Professor Bond, ganz und gar der Typ des in seinen Forschungsgegenstand vernarrten Gelehrten, ist mit der Schriftstellerin Mary Wickham verheiratet, die, ebenso wie er aus Philadelphia stammend, für Magazine wie »The Ladies’ Home Journal«, »Town and Country« und »The Forum« Gedichte und Kurzgeschichten verfaßt. Und sie ist es auch, die ihrem Mann – vor allem, wenn er auf Exkursion außer Landes weilt – die Post besorgt, die Korrespondenz abnimmt.
Auch der soeben eingelangte Verlagsbrief aus England geht zuerst durch ihre Hand. Mrs. Bond findet vorderhand nichts Auffälliges an den paar Ausschnitten, die sie da dem Umschlag entnimmt: Rezensionen aus ornithologischen Fachpublikationen – ihr Mann wird sich freuen, daß auch die Neuauflage seines Buches ein so lebhaftes Echo auslöst. Nur einer der Artikel macht sie stutzig: Es ist eine Glosse aus der Londoner »Sunday Times«, deren Autor sich darüber erstaunt zeigt, »daß James Bond sich nun auch als Vogelkundler entpuppt hat«.

▶ [Aufgabe A] Gib den Text über Professor Bond von "Professor Bond, ganz" bis einschließlich "die Korrespondenz abnimmt." wieder und tausche dabei "Philadelphia" gegen "Boston" aus.
▶ [Aufgabe B] Gib die Zeilen der Datensätze von der Zeile mit "Log the temperature" bis einschließlich der Zeile mit "Measured length: 50.6 mm" als JSON-Liste von Zeichenketten aus, mit einer Zeichenkette pro Zeile und ohne Leerzeilen.

▶ [Zu prüfende Daten]
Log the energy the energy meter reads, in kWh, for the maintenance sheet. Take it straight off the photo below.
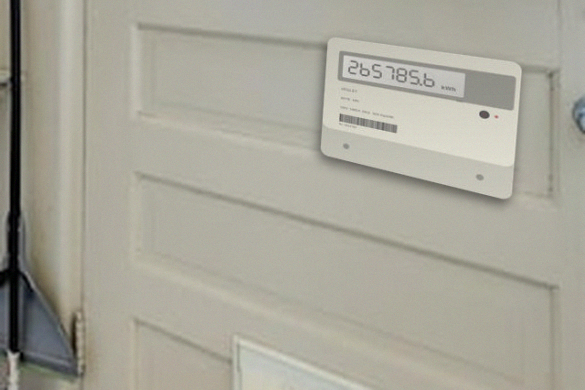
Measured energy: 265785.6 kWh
==
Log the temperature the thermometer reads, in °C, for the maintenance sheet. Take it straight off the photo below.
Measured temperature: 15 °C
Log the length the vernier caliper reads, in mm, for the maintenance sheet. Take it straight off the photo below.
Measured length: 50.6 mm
...
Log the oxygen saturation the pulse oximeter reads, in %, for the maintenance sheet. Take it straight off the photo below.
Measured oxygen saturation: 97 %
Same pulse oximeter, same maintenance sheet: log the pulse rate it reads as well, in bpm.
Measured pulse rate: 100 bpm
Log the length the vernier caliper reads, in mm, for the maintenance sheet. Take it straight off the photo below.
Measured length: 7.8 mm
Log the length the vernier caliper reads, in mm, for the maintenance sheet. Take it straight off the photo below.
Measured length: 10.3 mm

▶ [Antwort A]
Professor Bond, ganz und gar der Typ des in seinen Forschungsgegenstand vernarrten Gelehrten, ist mit der Schriftstellerin Mary Wickham verheiratet, die, ebenso wie er aus Boston stammend, für Magazine wie »The Ladies’ Home Journal«, »Town and Country« und »The Forum« Gedichte und Kurzgeschichten verfaßt. Und sie ist es auch, die ihrem Mann – vor allem, wenn er auf Exkursion außer Landes weilt – die Post besorgt, die Korrespondenz abnimmt.

▶ [Antwort B]
[
  "Log the temperature the thermometer reads, in °C, for the maintenance sheet. Take it straight off the photo below.",
  "Measured temperature: 15 °C",
  "Log the length the vernier caliper reads, in mm, for the maintenance sheet. Take it straight off the photo below.",
  "Measured length: 50.6 mm"
]